**Directions:**
a) Can you write out the part of the tool-description review that opens with the words containing "Conciseness4/5" and closes with "use it effectively."?
b) Why does the tool-description review say the description carries the full burden of behavioral disclosure?

**Document passage:**
◇ ◇ ◇ ◇ ◇ ◇ ◇
Does the description disclose side effects, auth requirements, rate limits, or destructive behavior?

No annotations are provided, so the description carries the full burden of behavioral disclosure. It states the tool 'describes' style, implying a read-only analysis, but doesn't disclose critical traits like whether it modifies data, requires authentication, has rate limits, or what the output format is (e.g., text description, scores). For a tool with 9 parameters and no annotations, this is a significant gap.

Agents need to know what a tool does to the world before calling it. Descriptions should go beyond structured annotations to explain consequences.

Conciseness4/5

Is the description appropriately sized, front-loaded, and free of redundancy?

The description is a single, efficient sentence with no wasted words, making it appropriately sized. However, it's not front-loaded with critical details (e.g., output type or key parameters), so it's concise but could be more structured for clarity.

Shorter descriptions cost fewer tokens and are easier for agents to parse. Every sentence should earn its place.

Completeness2/5

Given the tool's complexity, does the description cover enough for an agent to succeed on first attempt?

Given the tool's complexity (9 parameters, no output schema, no annotations), the description is incomplete. It doesn't explain what 'style' entails, how results are returned, or the tool's behavior, leaving significant gaps for an AI agent to understand and use it effectively.
◇ ◇ ◇ ◇ ◇ ◇ ◇
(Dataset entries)
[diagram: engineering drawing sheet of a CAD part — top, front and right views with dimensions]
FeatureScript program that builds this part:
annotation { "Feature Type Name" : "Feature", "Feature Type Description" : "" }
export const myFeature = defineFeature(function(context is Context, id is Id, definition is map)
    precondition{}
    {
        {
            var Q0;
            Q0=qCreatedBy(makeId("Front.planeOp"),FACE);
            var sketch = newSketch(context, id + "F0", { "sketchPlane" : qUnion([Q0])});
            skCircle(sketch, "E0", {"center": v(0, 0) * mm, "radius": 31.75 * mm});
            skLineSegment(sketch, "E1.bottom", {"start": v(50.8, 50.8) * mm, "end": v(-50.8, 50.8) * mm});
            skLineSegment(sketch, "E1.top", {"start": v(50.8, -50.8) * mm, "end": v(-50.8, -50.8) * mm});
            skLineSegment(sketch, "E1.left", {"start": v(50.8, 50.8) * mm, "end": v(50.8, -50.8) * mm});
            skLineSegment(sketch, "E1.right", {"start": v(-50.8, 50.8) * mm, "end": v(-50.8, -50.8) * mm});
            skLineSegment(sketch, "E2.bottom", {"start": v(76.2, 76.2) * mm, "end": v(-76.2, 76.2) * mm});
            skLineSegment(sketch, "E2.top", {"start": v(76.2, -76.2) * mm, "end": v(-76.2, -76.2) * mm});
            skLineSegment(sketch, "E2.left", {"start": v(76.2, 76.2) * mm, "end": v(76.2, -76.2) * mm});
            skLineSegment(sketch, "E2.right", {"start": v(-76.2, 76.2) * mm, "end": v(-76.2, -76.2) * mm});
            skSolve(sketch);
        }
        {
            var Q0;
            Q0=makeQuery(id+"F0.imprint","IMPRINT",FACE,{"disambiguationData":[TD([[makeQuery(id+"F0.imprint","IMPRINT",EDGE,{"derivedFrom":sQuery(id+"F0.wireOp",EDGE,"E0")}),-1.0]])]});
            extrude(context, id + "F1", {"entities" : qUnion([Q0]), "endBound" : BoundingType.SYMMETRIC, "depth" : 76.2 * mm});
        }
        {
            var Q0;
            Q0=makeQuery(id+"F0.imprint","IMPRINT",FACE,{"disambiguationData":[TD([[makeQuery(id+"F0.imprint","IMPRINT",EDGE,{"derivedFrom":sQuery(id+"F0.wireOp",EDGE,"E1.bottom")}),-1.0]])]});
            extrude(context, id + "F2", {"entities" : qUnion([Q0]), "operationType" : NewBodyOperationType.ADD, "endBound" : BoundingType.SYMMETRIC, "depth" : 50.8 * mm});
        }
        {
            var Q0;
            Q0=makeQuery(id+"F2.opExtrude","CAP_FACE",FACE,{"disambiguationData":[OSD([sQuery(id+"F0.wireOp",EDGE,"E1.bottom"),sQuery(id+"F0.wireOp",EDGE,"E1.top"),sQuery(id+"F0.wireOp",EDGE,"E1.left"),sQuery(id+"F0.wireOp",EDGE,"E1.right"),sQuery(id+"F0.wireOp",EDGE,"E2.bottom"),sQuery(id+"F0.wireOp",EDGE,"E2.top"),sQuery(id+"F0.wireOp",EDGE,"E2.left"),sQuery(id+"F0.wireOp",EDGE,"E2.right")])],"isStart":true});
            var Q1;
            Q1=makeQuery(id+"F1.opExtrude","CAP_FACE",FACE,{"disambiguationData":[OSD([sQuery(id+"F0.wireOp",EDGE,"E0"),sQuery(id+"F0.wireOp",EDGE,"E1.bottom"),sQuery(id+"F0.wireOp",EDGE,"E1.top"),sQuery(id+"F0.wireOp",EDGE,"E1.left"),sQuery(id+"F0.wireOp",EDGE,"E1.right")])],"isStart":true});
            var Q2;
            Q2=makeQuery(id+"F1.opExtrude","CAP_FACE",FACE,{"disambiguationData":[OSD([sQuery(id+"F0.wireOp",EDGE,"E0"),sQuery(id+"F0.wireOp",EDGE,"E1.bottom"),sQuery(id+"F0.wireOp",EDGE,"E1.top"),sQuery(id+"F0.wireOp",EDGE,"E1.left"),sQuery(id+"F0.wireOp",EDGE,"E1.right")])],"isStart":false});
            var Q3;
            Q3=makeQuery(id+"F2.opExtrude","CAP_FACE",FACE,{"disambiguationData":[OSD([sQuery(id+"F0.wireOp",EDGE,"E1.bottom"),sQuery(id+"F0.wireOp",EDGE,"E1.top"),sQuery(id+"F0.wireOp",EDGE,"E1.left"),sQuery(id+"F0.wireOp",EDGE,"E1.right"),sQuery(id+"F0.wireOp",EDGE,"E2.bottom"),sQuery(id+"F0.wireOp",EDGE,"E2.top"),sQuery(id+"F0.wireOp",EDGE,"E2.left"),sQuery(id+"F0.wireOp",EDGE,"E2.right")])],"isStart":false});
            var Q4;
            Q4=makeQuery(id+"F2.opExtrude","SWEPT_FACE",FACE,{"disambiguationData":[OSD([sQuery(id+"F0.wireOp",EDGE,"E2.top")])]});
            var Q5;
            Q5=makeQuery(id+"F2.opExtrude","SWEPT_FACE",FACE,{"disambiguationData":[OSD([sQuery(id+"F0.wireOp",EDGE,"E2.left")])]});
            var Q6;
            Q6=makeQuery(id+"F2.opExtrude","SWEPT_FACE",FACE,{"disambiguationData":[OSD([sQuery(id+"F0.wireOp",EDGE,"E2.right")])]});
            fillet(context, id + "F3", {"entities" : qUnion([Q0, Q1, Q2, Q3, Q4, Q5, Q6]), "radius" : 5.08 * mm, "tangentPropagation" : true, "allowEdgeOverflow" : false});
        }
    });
◇ ◇ ◇ ◇ ◇ ◇ ◇
**Numbered responses:**
a)
Conciseness4/5

Is the description appropriately sized, front-loaded, and free of redundancy?

The description is a single, efficient sentence with no wasted words, making it appropriately sized. However, it's not front-loaded with critical details (e.g., output type or key parameters), so it's concise but could be more structured for clarity.

Shorter descriptions cost fewer tokens and are easier for agents to parse. Every sentence should earn its place.

Completeness2/5

Given the tool's complexity, does the description cover enough for an agent to succeed on first attempt?

Given the tool's complexity (9 parameters, no output schema, no annotations), the description is incomplete. It doesn't explain what 'style' entails, how results are returned, or the tool's behavior, leaving significant gaps for an AI agent to understand and use it effectively.

b) The tool has no annotations, so the description is the only place its behavior can be disclosed.